Gears create more torque? Prove it

[Luchekv]

Hi guys,

I was sizing up a servo motor the other day and started thinking. While we all know gear ratios will effectively "convert" speed into torque. I couldn't help wondering about the initial starting conditions.. The problem below...

Lets say I have a motor with a max load of 1Kg (holding). The motor has a driving gear with a 1cm radius. Therefore:

Required torque = 1Kg_F x 1cm = 1Kg_F.cm = 0.098 N.m of torque

Now let's say we also have another gear with twice the radius. To lift the same 1Kg weight we now require 0.196 N.m of torque.

Required torque = 1Kg_F x 2cm = 2Kg_F.cm = 0.196 N.m of torque

So the question is this:

Lets pretend that motor has a 1cm radius driving gear...that is connected to the larger 2cm radius gear.

If my motor cannot lift(move) a weight of 1Kg through its driving gear (requiring T > 0.098 N.m)

How can it be expected to start turning an even larger gear that will require twice the torque to get it moving?

 

[andrewkirk]

The problem statement is a bit muddled.
Motors generate torque, not force, and certainly not mass, so the 1kg figure doesn't fit.

First describe the torque the motor generates, calling it T.
Then if the motor interacts at radius R1 with another cog with radius R2 that is driving a linear shaft at radius R3, the force on the linear shaft will be T x (R2 / R1) / R3.

It looks like you have stated R1 and R2 but not R3, and it is not clear what T is either.

 

[Luchekv]

Apologies I should have included a diagram, please see below:

This is what I was referring to with the calculation: 1KgF x 1cm = 1KgF.cm = 0.098 N.m of torque
As for the motor, by "Max Load (holding)" I meant the max torque output is 0.098 N.m

As for the gear coupling, see below:

A motor with T = 0.098 N.m drives Gear1(1cm) which impact onto Gear2 (2cm)

Hope that clarifies the question :)

EDIT: I did confuse my units N.m is definitely not force haha

 

[andrewkirk]

In that case we have R2 = R3 = 2cm and R1 = 1cm so plugging those into the formula above we see that the upward force on the weight is 9.8N which is what is required to keep the weight from falling.

 

[A.T.]

As for the gear coupling, see below:

That is not how you build a gear box, to lift heavier weights.

 

[Luchekv]

That is not you build a gear box, to lift heavier weights.

and that's probably why I'm confused - All the YouTube videos 'introducing' the concept of gears display the configuration like this. So how ARE they coupled to achieve greater lifting strength?

It just didn't make sense to me how simply having a bigger gear next to the first one would amplify the torque. When we can clearly see here that a larger radius requires more torque to move the same 1Kg weight.

Required torque = 1KgF x 1cm = 1KgF.cm = 0.098 N.m of torque
Required torque = 1KgF x 2cm = 2KgF.cm = 0.196 N.m of torque

The only thing I can see happening with the configuration in my last post is it wouldn't be able to hold the weight anymore. Would you agree?

List of tasks:
- A) Please copy out the gear torque thread starting at "The problem statement" and ending at "(R2 / R1) / R3.".
- B) In the gear torque thread, what upward force on the weight does andrewkirk calculate once R1, R2 and R3 are known?
The data that comes next is separate from the gear torque thread.

Provided data:
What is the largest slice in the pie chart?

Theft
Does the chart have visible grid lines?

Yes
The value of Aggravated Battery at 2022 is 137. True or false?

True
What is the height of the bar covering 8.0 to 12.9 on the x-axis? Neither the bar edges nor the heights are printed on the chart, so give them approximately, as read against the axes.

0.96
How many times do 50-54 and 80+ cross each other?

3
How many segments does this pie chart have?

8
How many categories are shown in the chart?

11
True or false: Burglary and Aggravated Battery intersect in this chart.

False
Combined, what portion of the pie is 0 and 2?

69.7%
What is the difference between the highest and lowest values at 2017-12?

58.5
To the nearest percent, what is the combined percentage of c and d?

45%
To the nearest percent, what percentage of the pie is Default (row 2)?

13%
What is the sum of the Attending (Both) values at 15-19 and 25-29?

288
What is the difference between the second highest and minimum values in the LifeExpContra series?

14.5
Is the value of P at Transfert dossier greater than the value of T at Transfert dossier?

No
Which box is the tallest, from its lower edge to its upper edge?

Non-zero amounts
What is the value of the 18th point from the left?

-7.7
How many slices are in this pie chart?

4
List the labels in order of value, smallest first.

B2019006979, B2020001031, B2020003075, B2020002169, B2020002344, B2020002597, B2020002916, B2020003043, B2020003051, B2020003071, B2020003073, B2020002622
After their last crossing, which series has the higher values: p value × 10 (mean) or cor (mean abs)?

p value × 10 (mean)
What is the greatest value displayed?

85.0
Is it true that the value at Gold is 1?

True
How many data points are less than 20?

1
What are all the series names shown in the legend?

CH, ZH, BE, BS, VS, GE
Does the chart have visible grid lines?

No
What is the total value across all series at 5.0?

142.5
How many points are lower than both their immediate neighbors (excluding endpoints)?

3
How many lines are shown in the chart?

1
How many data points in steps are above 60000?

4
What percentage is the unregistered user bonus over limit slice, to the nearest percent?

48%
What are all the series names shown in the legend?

Results of the exercise:
- A)
The problem statement is a bit muddled.
Motors generate torque, not force, and certainly not mass, so the 1kg figure doesn't fit.

First describe the torque the motor generates, calling it T.
Then if the motor interacts at radius R1 with another cog with radius R2 that is driving a linear shaft at radius R3, the force on the linear shaft will be T x (R2 / R1) / R3.

- B) 9.8N, which is what is required to keep the weight from falling.